### [DIRECTIONS FOR THIS TASK]
Give an exact copy of every entry.

### [SOURCE DATA]

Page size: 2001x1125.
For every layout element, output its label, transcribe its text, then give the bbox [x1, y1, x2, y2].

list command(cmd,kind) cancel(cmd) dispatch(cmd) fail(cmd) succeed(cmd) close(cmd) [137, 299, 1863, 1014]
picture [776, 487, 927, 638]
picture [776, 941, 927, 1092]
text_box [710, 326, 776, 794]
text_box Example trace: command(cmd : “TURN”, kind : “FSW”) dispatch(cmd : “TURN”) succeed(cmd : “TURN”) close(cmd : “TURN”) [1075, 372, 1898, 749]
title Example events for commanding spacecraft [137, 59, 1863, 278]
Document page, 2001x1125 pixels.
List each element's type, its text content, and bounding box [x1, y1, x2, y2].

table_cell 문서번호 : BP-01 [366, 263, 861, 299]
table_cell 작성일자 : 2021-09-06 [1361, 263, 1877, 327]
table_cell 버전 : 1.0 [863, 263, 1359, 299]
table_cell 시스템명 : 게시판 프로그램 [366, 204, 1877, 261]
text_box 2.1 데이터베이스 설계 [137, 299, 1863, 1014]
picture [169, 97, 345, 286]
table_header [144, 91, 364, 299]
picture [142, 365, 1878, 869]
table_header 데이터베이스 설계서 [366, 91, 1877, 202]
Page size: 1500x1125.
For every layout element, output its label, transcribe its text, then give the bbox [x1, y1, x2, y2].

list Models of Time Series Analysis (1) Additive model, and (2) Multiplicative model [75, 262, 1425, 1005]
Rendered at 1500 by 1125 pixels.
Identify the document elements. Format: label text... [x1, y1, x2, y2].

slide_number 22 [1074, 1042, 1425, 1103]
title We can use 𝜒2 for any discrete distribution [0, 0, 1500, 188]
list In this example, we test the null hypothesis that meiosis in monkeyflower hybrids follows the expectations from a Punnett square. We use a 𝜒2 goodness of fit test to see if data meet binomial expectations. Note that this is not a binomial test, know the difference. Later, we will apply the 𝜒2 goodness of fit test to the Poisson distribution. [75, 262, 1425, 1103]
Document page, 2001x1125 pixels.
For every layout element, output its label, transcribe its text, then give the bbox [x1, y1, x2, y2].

### [SOLUTION FOR THIS TASK]
Page size: 2001x1125.
For every layout element, output its label, transcribe its text, then give the bbox [x1, y1, x2, y2].

list command(cmd,kind) cancel(cmd) dispatch(cmd) fail(cmd) succeed(cmd) close(cmd) [137, 299, 1863, 1014]
picture [776, 487, 927, 638]
picture [776, 941, 927, 1092]
text_box [710, 326, 776, 794]
text_box Example trace: command(cmd : “TURN”, kind : “FSW”) dispatch(cmd : “TURN”) succeed(cmd : “TURN”) close(cmd : “TURN”) [1075, 372, 1898, 749]
title Example events for commanding spacecraft [137, 59, 1863, 278]
Document page, 2001x1125 pixels.
List each element's type, its text content, and bounding box [x1, y1, x2, y2].

table_cell 문서번호 : BP-01 [366, 263, 861, 299]
table_cell 작성일자 : 2021-09-06 [1361, 263, 1877, 327]
table_cell 버전 : 1.0 [863, 263, 1359, 299]
table_cell 시스템명 : 게시판 프로그램 [366, 204, 1877, 261]
text_box 2.1 데이터베이스 설계 [137, 299, 1863, 1014]
picture [169, 97, 345, 286]
table_header [144, 91, 364, 299]
picture [142, 365, 1878, 869]
table_header 데이터베이스 설계서 [366, 91, 1877, 202]
Page size: 1500x1125.
For every layout element, output its label, transcribe its text, then give the bbox [x1, y1, x2, y2].

list Models of Time Series Analysis (1) Additive model, and (2) Multiplicative model [75, 262, 1425, 1005]
Rendered at 1500 by 1125 pixels.
Identify the document elements. Format: label text... [x1, y1, x2, y2].

slide_number 22 [1074, 1042, 1425, 1103]
title We can use 𝜒2 for any discrete distribution [0, 0, 1500, 188]
list In this example, we test the null hypothesis that meiosis in monkeyflower hybrids follows the expectations from a Punnett square. We use a 𝜒2 goodness of fit test to see if data meet binomial expectations. Note that this is not a binomial test, know the difference. Later, we will apply the 𝜒2 goodness of fit test to the Poisson distribution. [75, 262, 1425, 1103]
Document page, 2001x1125 pixels.
For every layout element, output its label, transcribe its text, then give the bbox [x1, y1, x2, y2].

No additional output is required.